• _Задание A_
Назовите всех людей, которые упомянуты в очерке о Козьме Пруткове, кроме самого Козьмы Пруткова.
• _Задание B_
В каком году, по утверждению биографов, умер Козьма Прутков согласно очерку о нем?
• _Задание C_
Продолжите очерк о Козьме Пруткове, начав сразу после его последнего предложения.

• _Отрывок_
Неоднократное сопоставление Козьмы Пруткова с Козьмой Мининым и даже с Козимо Медичи уводит читателя от истинного смысла его имени. Скорее всего Кузьмой, а впоследствии Козьмой, его назвали, желая читателя подкузьмить. А Прутковым, - вероятно, желая читателя высечь. Нет, не высечь в мраморе, на что мог рассчитывать только Козьма Прутков, а высечь насмешкой. И не только читателя, но и его, Козьму, - ведь в том и состояло его предназначение, его роль сатирического персонажа.
Умер он, как утверждают его биографы, в 1863 году. Он мог спокойно умереть: трудные времена для русской сатиры кончились (насколько они могут кончиться для сатиры). Чехов уже родился. Салтыков-Щедрин вернулся из ссылки и написал свои "Губернские очерки".
Правда, не было сатирика, который сам стал бы достойным объектом сатиры, но в этом не было большой беды: объектов сатиры всегда было достаточно.
В год смерти Козьмы Пруткова вышли "Невинные рассказы" Щедрина, в которых впервые родилось слово, применимое ко всему творчеству скончавшегося писателя.
Благоглупости. То есть глупости, произносимые с важным видом. С таким видом, словно это великие мудрости.
Этот факт заставляет усомниться в том, что Козьма Прутков, наш общий доброжелатель, умер. Возможно, он просто переселился в книги Щедрина, а затем и в книги других сатириков. Ведь благоглупостей много - пока их все изречешь. Тут не хватит ни Щедрина, ни всей сатирической литературы.

• _Исходные данные_
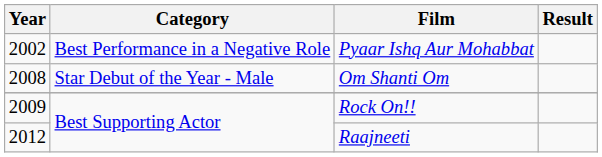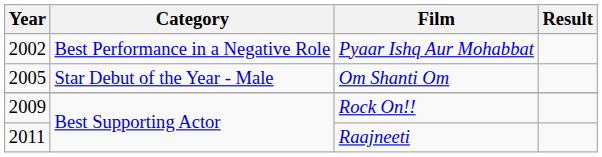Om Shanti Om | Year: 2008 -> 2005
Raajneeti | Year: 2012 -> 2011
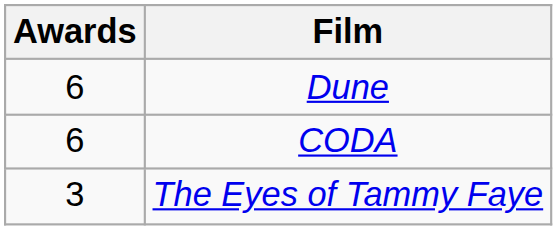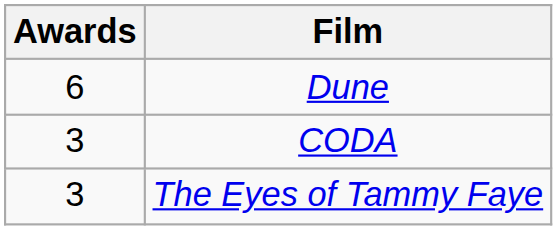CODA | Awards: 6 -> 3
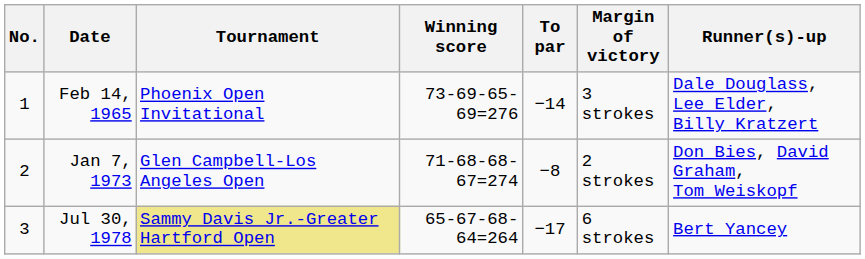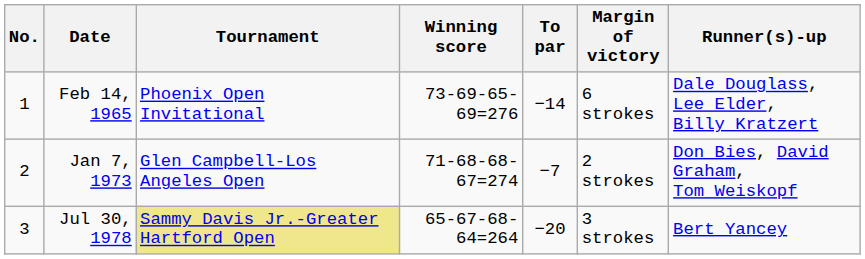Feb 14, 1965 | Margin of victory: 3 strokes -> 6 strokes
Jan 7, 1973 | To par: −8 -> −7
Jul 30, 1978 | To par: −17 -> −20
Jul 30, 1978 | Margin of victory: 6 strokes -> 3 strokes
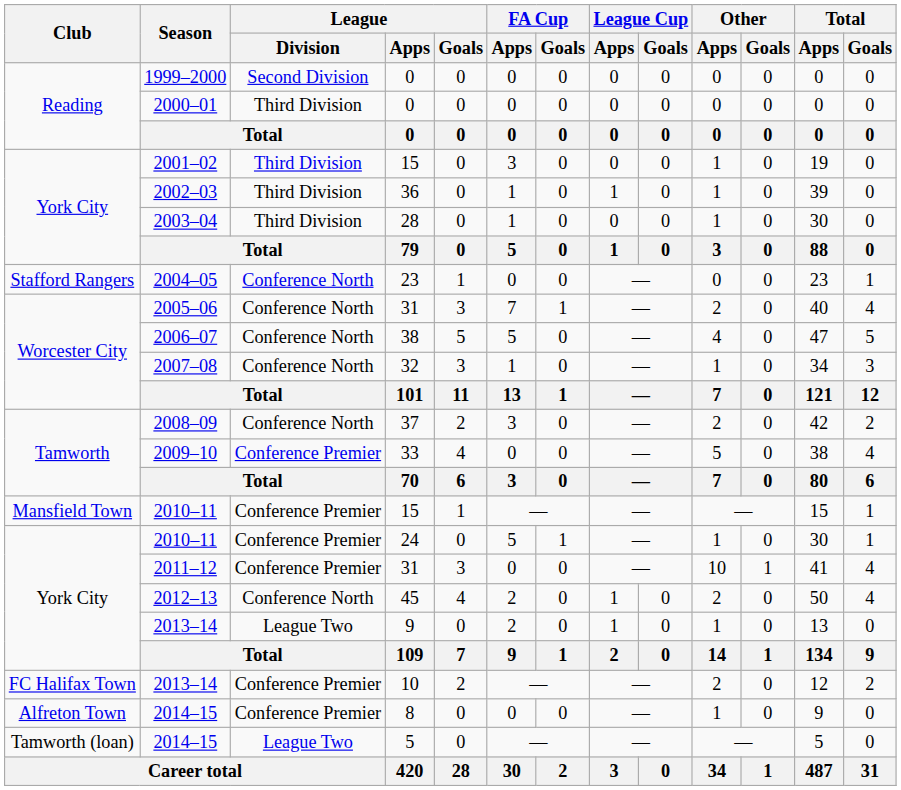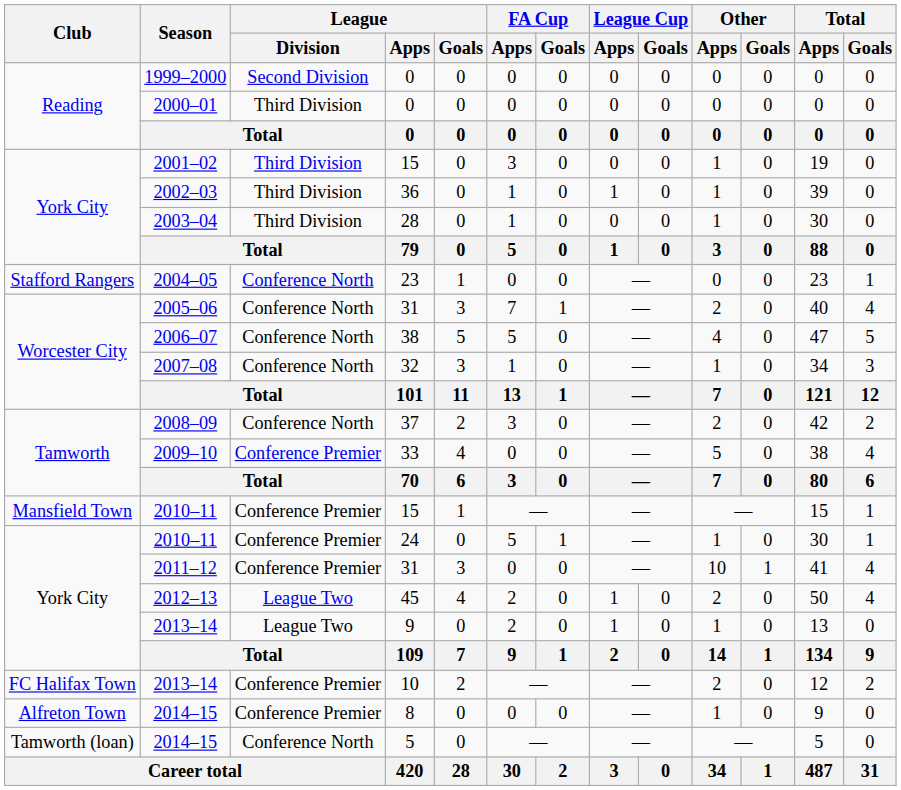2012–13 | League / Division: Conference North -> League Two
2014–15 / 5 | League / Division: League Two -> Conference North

• _Ответ A_
Козьма Минин, Козимо Медичи, Чехов, Салтыков-Щедрин (Щедрин)

• _Ответ B_
В 1863 году.

• _Ответ C_
ПЛЮСЫ САТИРЫ
Перечеркните минус - и он станет плюсом.
Этим и занимается сатира: все ее плюсы - из наших минусов.
ПРОВИНЦИЯ
Ярославский вице-губернатор никак не мог понять, в чем состоит заслуга педагога Ушинского. Почему о нем нужно писать в газете? Но, услыхав, что Ушинский начинал свою деятельность в Ярославле, вице-губернатор вздохнул с облегчением: с этого надо было начинать!
Именно с этого нужно начинать, когда говоришь с псковским вице-губернатором о Пушкине, с тульским - о Толстом, с архангельским - о Ломоносове.
Провинция!
Провинция гордится только своим, а все остальное оставляет без внимания. Это ей помогает не падать в собственных глазах.
И все же тесно человеку в провинции, хотя провинция намного просторнее, чем столица. Столичных поэтов не называли ни московскими, ни петербургскими, а замечательный поэт Леонид Трефолев и после смерти остался "ярославским поэтом", с трудом пробиваясь в литературу из своей географии, между тем как песня его "Когда я на почте служил ямщиком" гуляла по всей России.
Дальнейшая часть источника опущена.